In some sense we are all rooting for the success of Linux, I think, even if many of us mainly hope that the success of Linux pressures Apple or Microsoft into improving their wares to keep up with the competition. Meanwhile, neither Windows users nor us Mac folk as of yet have to deal with hordes of Linux afficionados saying our OS sucks, so we are not yet on the defensive. That, I suspect, will change.
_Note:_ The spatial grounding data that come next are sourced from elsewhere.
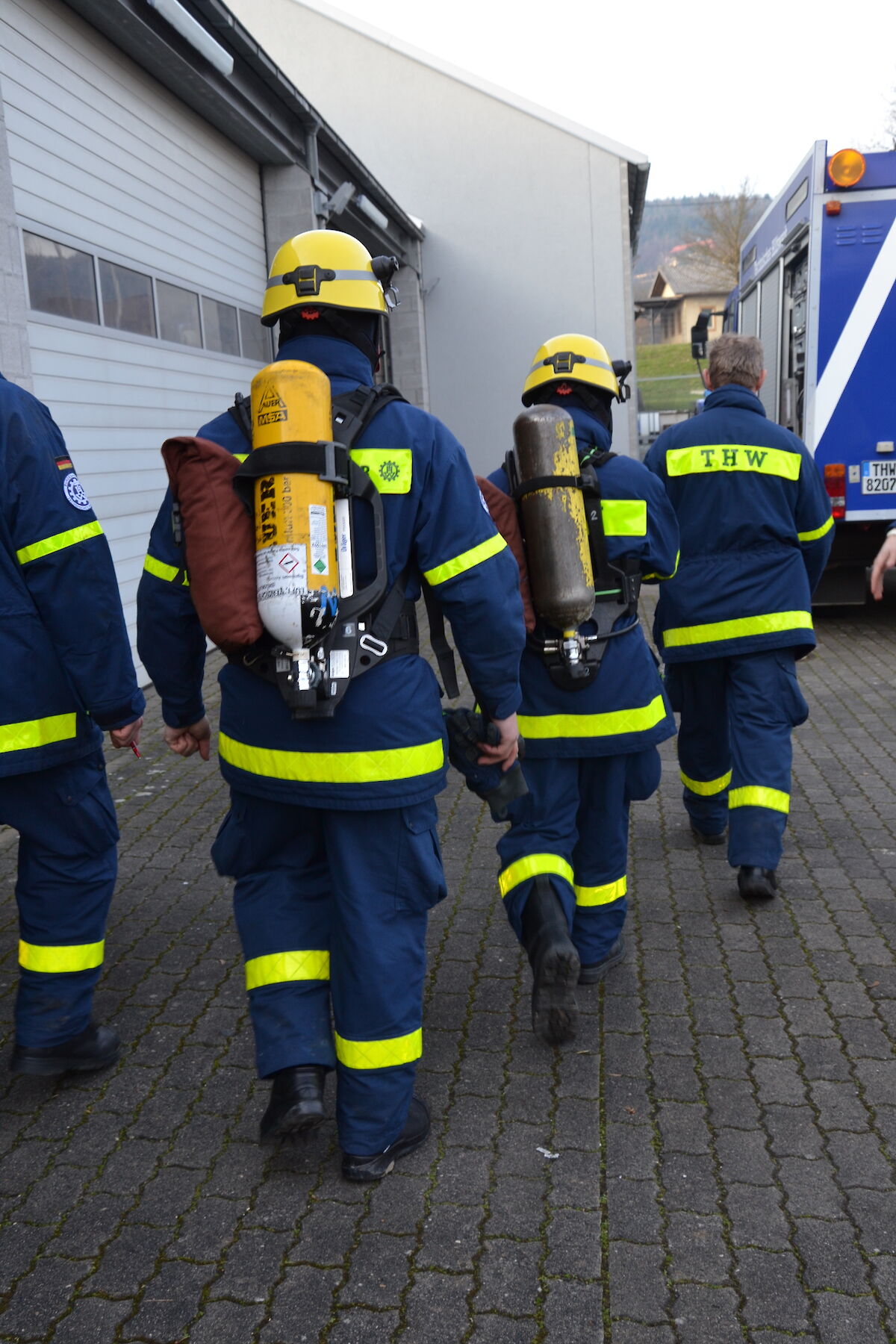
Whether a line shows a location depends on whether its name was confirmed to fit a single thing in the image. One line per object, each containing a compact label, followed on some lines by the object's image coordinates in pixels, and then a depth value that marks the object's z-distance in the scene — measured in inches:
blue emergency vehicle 345.4
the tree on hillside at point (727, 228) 2066.9
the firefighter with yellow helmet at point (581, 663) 130.6
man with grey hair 171.9
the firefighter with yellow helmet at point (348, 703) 101.6
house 2945.4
OK…I have a copy of Red Hat Linux. It booted and looked around and decided that my monitor ought to display most nicely at 800 x 600. I would prefer 1024 x 768. I already have launched a thread (do a search for Silly Gnome Questions, I’m too lazy to go there and copy the URL) about how the bloody heck I switch Linux from 800 x 600 to 1024 x 768. The answers I received, if I comprehend them correctly, sound something like this:
Boot to a command prompt; do a find for an obscure file that might exist here or might exist there, we aren’t sure. Launch a different application that allows you to edit the settings contained in the first file. Meanwhile, start a different session and open the existing settings file so you can see the correct answers to 99% of the questions, all of which you will need to input from scratch, with no prompts, in order to change the 1% that will be different. Use a keystroke command to switch from session 1 to session 2, but don’t expect to see them both simultaneously. And no, you can’t clone the old copy and just edit it. And do make a backup of the thing before you edit it in case you fuck it up, which is entirely likely.
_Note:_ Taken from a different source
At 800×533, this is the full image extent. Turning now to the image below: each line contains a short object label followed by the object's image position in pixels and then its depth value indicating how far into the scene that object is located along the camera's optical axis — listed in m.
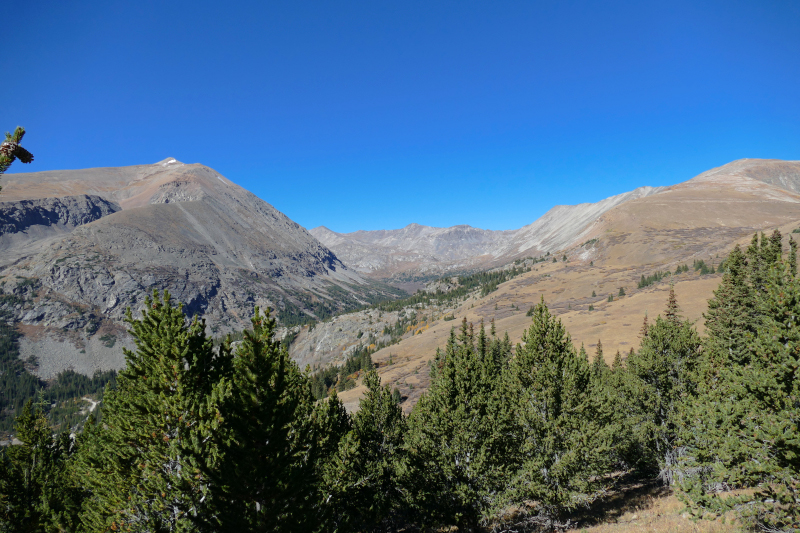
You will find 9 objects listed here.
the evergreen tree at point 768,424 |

Ummmmmm…how to put this nicely? I think a user interface, if well designed, can really make or break an OS. I think a user interface is both necessary and a good idea, overall. I think Linux would benefit from acquiring one of them. It has a good start with Gnome but still has a long way to go. When my technologically unsophisticated aunt can switch monitor resolutions in seconds, not hours, and without it being the Task of the Weekend, that is a good thing. When I, an occasionally pompous semi-geek with many comp-config success stories across multiple platforms, manage to hose an entire installation of Linus repeatedly as a result of trying to set the goddamn monitor resolution, this is NOT a good thing.
Nevertheless, we know you kick our butts in lots of under-the-hood ways (well, we Mac folk hope OS X can stare Linux eyeball to eyeball on most of these but we don’t yet know the cost), and you are the new kid on the block with both awkwardness and promise, and we respect Linux for all that.